Public records have cleansing power, as Nevada is discovering. The U.S. Supreme Court doesn't seem interested.
In a unanimous decision, the justices last week upheld a Virginia statute that says Virginia's open records law is for the benefit of Virginia citizens and that the state is not obligated to provide its records to residents of the other 49 states.
Eight states have included residents-only clauses in their public records act. Nevada is not among them. But recent experience shows the importance of being able to access another state's public documents.
On March 1, The Bee reported that Nevada bused James Flavy Coy Brown, a man with chronic mental illness, from the Rawson-Neal Psychiatric Hospital in Las Vegas to Sacramento, even though he had no connection here.
Guessing that Nevada's dumping of Brown was not isolated, The Bee requested the number of bus tickets purchased for Rawson-Neal patients in a six-month period between July 2012 and January 2012. The answer came back: 82.
Seeking to place the issue in a broader context, The Bee sent a letter to the Nevada Department of Health and Human Services seeking "any and all receipts of purchases by Division of Mental Health and Development Services and its facilities of Greyhound bus tickets leaving Nevada" dating back five years.
A few weeks later, Nevada, a state with a strong public records law, delivered receipts for 1,500 Greyhound bus tickets, for which The Bee paid $247 in copy and labor costs.
Those public records showed a pattern by which Nevada bused mentally ill people to all corners of the nation, and that the practice increased in recent years as Gov. Brian Sandoval and legislators cut mental health care budgets.
Based on this California newspaper's reporting of another state's public records, the Centers for Medicare and Medicaid Services is investigating Nevada's main psychiatric hospital, and an independent accreditation agency is determining whether the hospital should retain its accreditation.

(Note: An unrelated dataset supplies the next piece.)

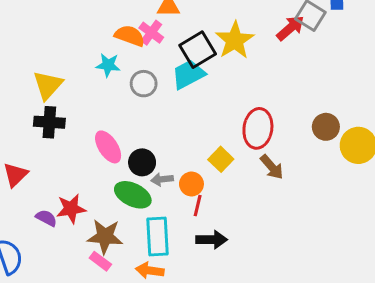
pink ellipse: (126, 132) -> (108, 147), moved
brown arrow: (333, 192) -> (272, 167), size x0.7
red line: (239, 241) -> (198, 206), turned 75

City attorneys in Sacramento, San Francisco and Los Angeles, and Alameda and Santa Clara county counsel are attempting to discover what became of individuals bused to their locales, and whether Nevada broke laws. Nevada's bus receipts show 19 people were bused to Sacramento, 36 to San Francisco, and 149 to Los Angeles.
Most important, Nevada, shamed by the light shone first by reporters from outside its borders, has halted the inhumane practice of busing mentally ill individuals for hours and days to as far away as Maine, New York and Miami, unescorted. Nevada officials now promise they will not bus individuals without chaperones.
None of this would have happened if Nevada could have denied records simply because the request came from outside the state. Of course, The Bee would have found ways around such a law. But that would have taken time and expense. In the interim, Nevada would have bused people out as it sought to relieve the "burden" of their care on its taxpayers, as its policy stated.
Neither of the individuals who sued Virginia were involved in news gathering. But the opinion by Justice Samuel A. Alito Jr. will complicate the ability of individuals to obtain and disseminate public information.
The decision ignores the reality that policies in one state can affect the rest of the nation, and that the union is interconnected.
All of that is playing out in Nevada, thanks in no small part to a public records law that the current U.S. Supreme Court doesn't seem to appreciate.